● INSTRUCTIONS:
- a) In the thread on page loading speed:
(i) What cache expiration does the static HTML in olegp's setup get?
(ii) Which plug-in does ww520 suggest installing?
(iii) In which country was the poster who tried Europe-only CloudFront edge locations?
- b) In the thread on page loading speed, can you write out the passage that begins at the words "By using a CDN" and stops after "the login status.", swapping "primed cache" for "warm cache"?

● EXERCISE TEXT:
The particular scenario where we saw network-loading of resources consistently
being faster was on first load of a frequently viewed page. In this scenario
we found that loading certain scripts and images from cache (which we inferred
to be physical disk because it was 'home page' activity) was slower for a
significant portion of the experiment group than loading from the network. In
this context loading from 'network' meant either a hot HTTP request to a CDN
or inlining small images and scripts directly in the HTML on every single
request.

As I mention above, it's worth regularly re-evaluating assumptions. I'd bet
that the big CDN players have a _huge_ presence in New Zealand and Australia,
given the latency, cost of ingress and density of the actual population
centres.

------
olegp
I've spent a fair amount of time (over) optimizing <https://starthq.com> and
would say that network latency needs to be at the top of the list of things to
look at.

The solution has been to serve static HTML, i.e. the index page of the single
page app part, with a one hour cache expiration and links to other static
resources (JavaScript, CSS, images etc.) decorated with their E-Tag and loaded
from a CDN. For non static pages the set up is the same, but the caching time
is lower. The static resources have far off (one year or so) expiration
headers so are cached permanently.

By using a CDN for all your assets you can reduce a 200ms roundtrip to 8ms for
all users worldwide, bringing the page loading time to way below 200ms with an
empty cache and well below 100ms with a primed cache since you still need to
do an XHR to check the login status.

Small time saving tip: if you go with CloudFront, go all out and use all edge
locations - it's cheap. I tried using Europe only at first only to eventually
find out that I was still being given an edge location in the US despite being
in Finland.

------
lennel
Most single page javascript apps that don't prerender are the biggest sinners
in a multitude of ways. 1) with the amd loading system you spawn multitude
http requests, where 2) none of the code went through a tree shaking to remove
dead code (ala the closure compiler in advanced mode - or something which
cross compiles) you download a whole steaming heap you don't need thus extra
bytes 3) no pre-rendering, so now you are blocking the users experience till
your whole steaming pile has managed to trickle down onto a mobile device, the
joy

------
ww520
Install the YSlow plug-in and see the bottlenecks right the way.

------
ohwp
Says the page that take 3.43s to (down)load in my browser, loading 8 CSS files
and a lot of JS files.

On a serious note: I think Opera Dragonfly is also a great tool for this
providing even more information.

● DATA EXCERPT:
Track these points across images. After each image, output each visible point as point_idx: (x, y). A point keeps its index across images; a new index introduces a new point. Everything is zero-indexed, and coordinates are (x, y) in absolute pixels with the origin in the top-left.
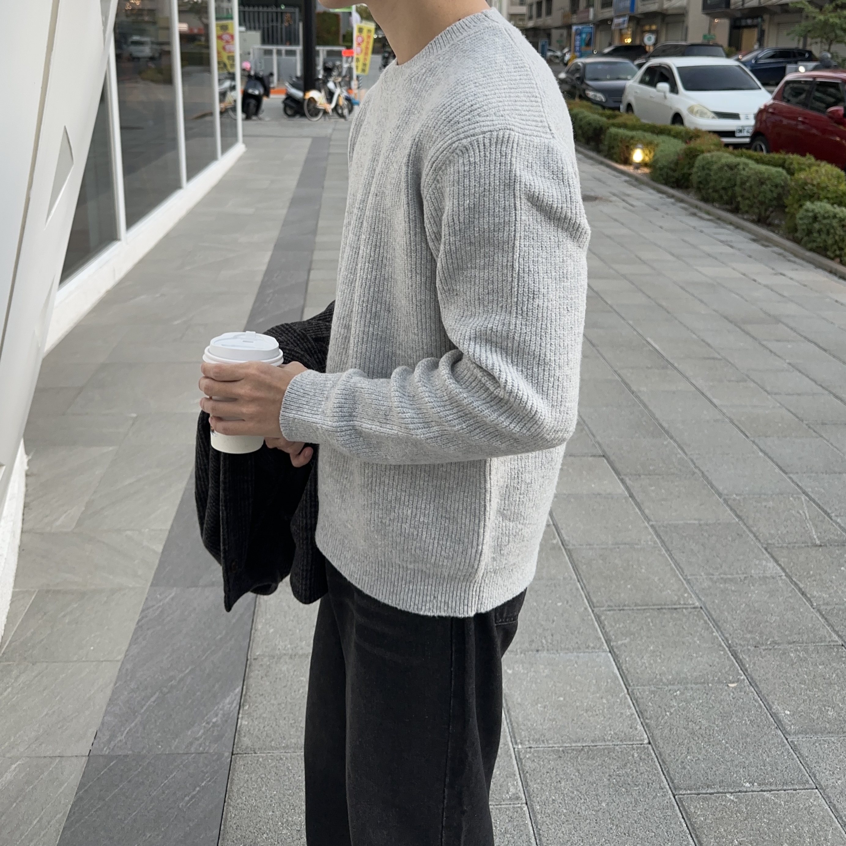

● ANSWERS BY ITEM NUMBER:
- a)
(i) One hour.
(ii) The YSlow plug-in.
(iii) Finland.

- b)
By using a CDN for all your assets you can reduce a 200ms roundtrip to 8ms for
all users worldwide, bringing the page loading time to way below 200ms with an
empty cache and well below 100ms with a warm cache since you still need to
do an XHR to check the login status.